══ Data supplied ══

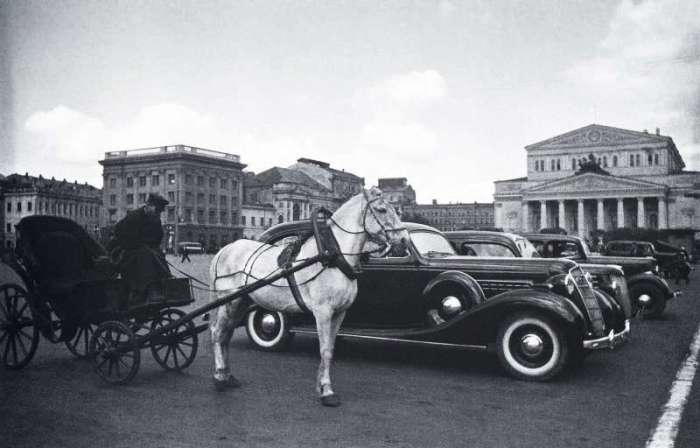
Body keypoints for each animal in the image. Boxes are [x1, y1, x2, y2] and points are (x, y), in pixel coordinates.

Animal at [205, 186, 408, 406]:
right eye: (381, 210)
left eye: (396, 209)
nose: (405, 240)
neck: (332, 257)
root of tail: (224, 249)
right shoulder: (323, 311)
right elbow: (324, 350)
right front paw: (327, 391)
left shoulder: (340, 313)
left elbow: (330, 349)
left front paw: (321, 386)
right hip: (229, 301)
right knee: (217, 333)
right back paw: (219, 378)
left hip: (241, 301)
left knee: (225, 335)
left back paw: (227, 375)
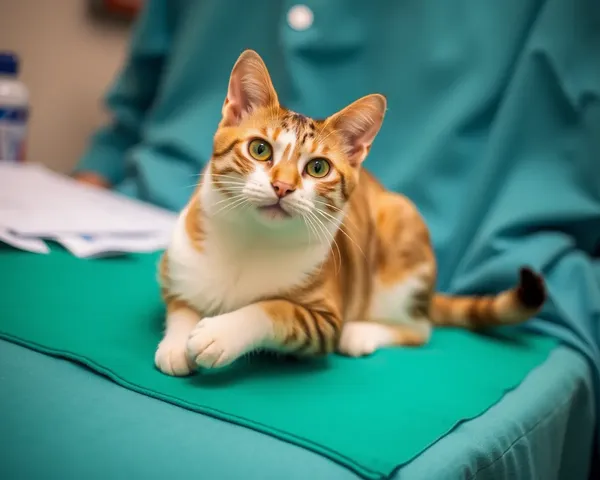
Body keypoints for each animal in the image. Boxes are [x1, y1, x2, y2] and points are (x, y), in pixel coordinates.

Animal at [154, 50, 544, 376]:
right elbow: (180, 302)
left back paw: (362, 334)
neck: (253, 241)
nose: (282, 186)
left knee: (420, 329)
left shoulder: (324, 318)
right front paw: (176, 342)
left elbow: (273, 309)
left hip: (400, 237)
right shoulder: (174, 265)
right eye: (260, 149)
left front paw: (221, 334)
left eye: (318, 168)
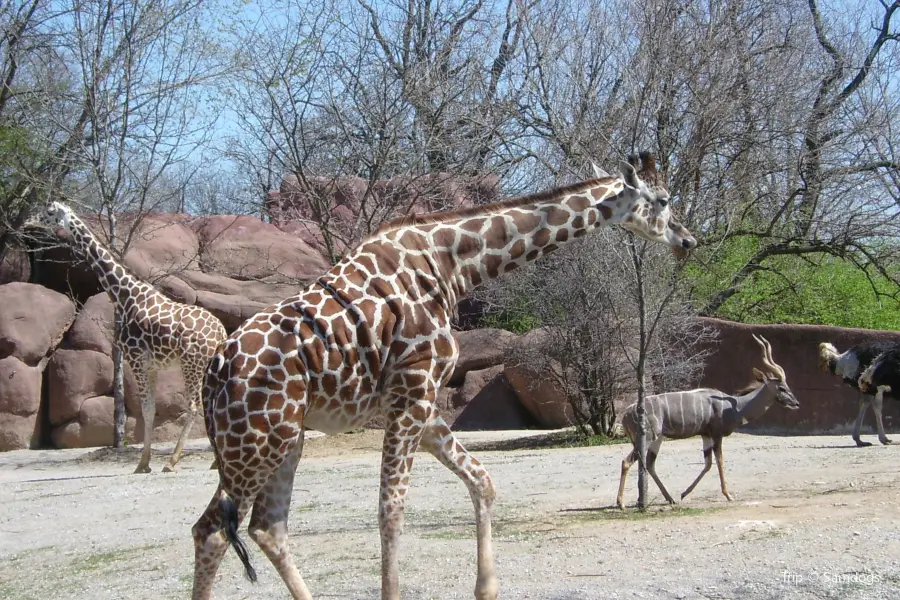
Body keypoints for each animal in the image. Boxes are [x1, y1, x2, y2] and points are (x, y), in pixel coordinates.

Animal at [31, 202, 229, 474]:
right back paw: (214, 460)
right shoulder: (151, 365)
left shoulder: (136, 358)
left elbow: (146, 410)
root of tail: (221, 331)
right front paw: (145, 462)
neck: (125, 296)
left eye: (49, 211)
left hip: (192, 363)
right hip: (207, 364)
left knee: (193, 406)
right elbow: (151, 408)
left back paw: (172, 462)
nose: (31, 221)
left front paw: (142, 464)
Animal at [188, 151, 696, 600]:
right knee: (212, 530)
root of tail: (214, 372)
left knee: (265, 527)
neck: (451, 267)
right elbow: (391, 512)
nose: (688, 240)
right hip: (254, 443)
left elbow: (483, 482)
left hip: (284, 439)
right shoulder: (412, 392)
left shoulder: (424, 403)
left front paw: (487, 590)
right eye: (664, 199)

═══
══ Data supplied ══

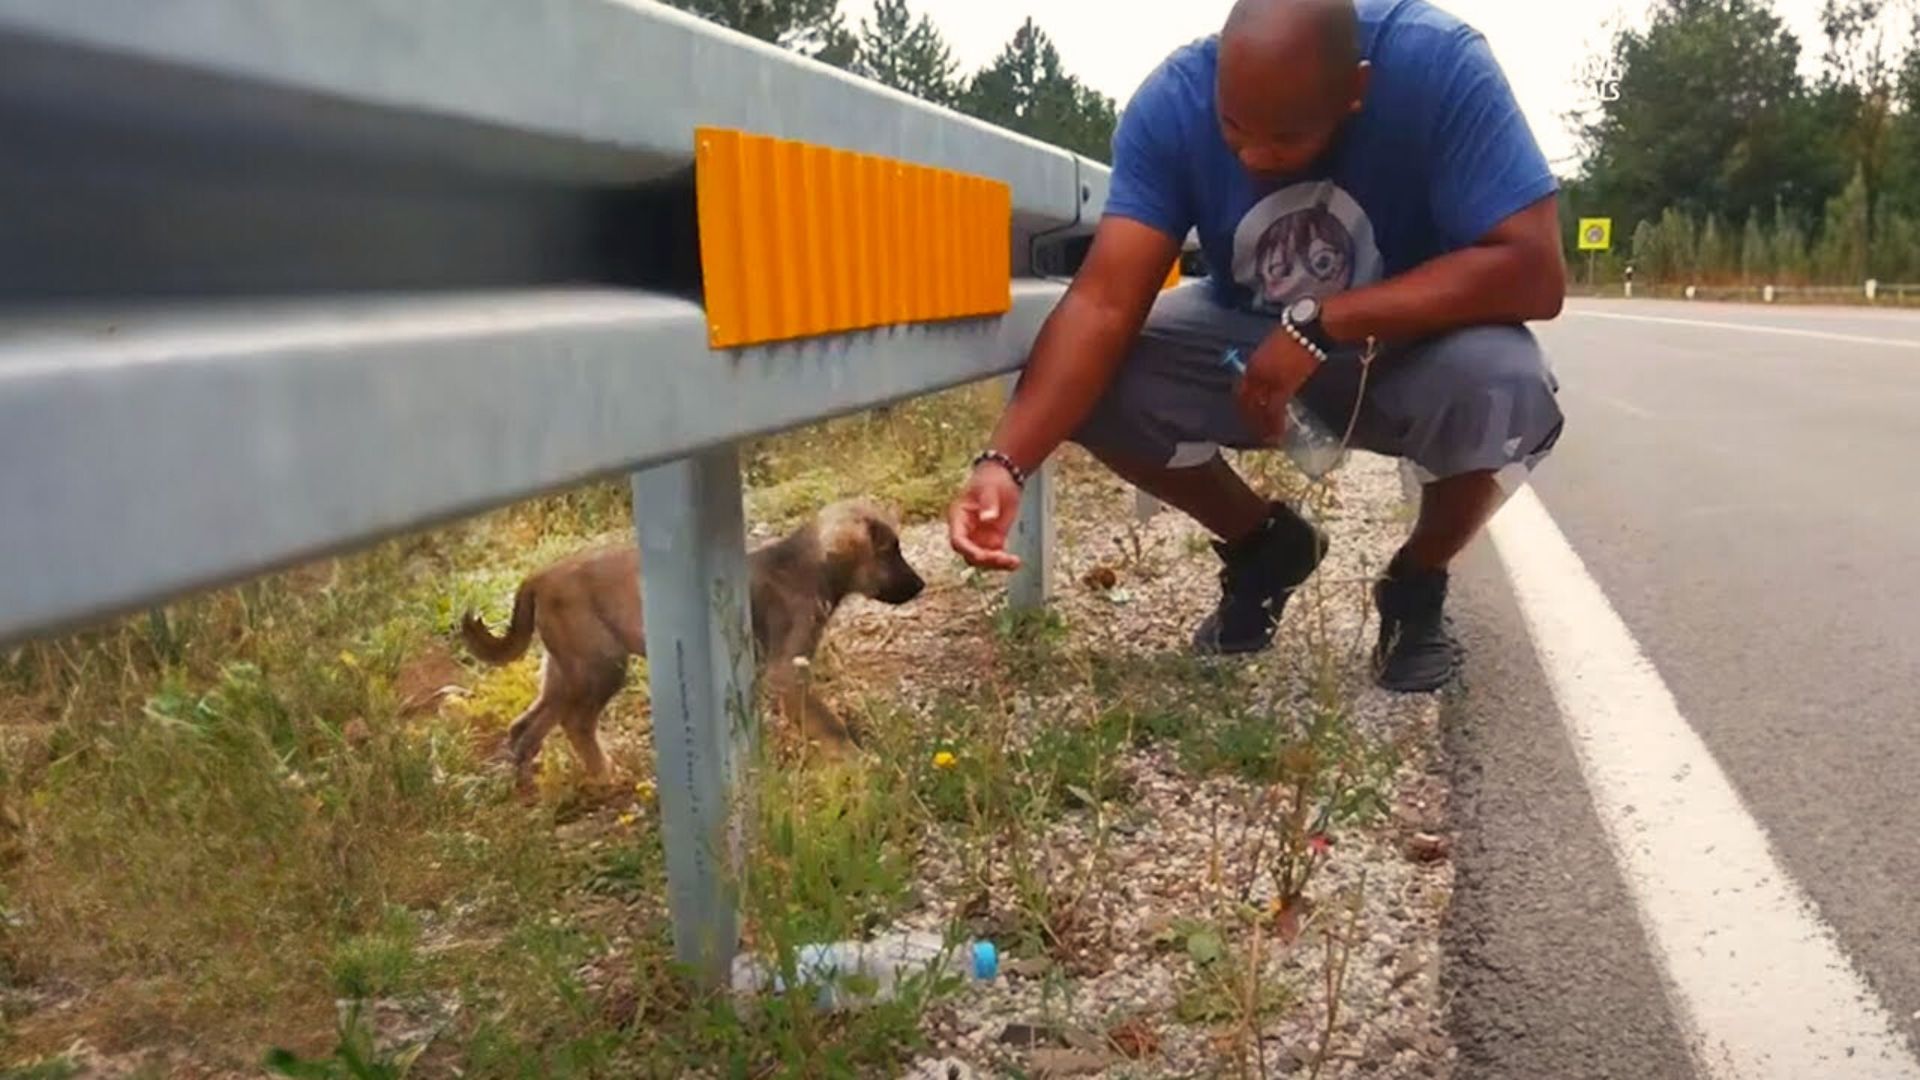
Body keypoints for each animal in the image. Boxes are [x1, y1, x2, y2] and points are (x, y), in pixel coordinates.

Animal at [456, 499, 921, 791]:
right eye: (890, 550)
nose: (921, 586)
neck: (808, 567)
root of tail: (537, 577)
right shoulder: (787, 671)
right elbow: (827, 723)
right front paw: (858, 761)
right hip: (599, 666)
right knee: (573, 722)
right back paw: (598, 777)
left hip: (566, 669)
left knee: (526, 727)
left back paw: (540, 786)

═══
══ Data supplied ══

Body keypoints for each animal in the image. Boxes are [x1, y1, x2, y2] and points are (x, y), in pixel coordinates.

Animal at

═══

[Description of the task]
Every line of the records containing the word "shoulder" must appear in the answer.

[Result]
right shoulder: (323, 311)
left shoulder: (340, 313)
left shoulder: (324, 318)
right shoulder: (174, 265)
right shoulder: (151, 365)
left shoulder: (136, 358)
right shoulder: (412, 392)
left shoulder: (424, 403)
right shoulder: (787, 671)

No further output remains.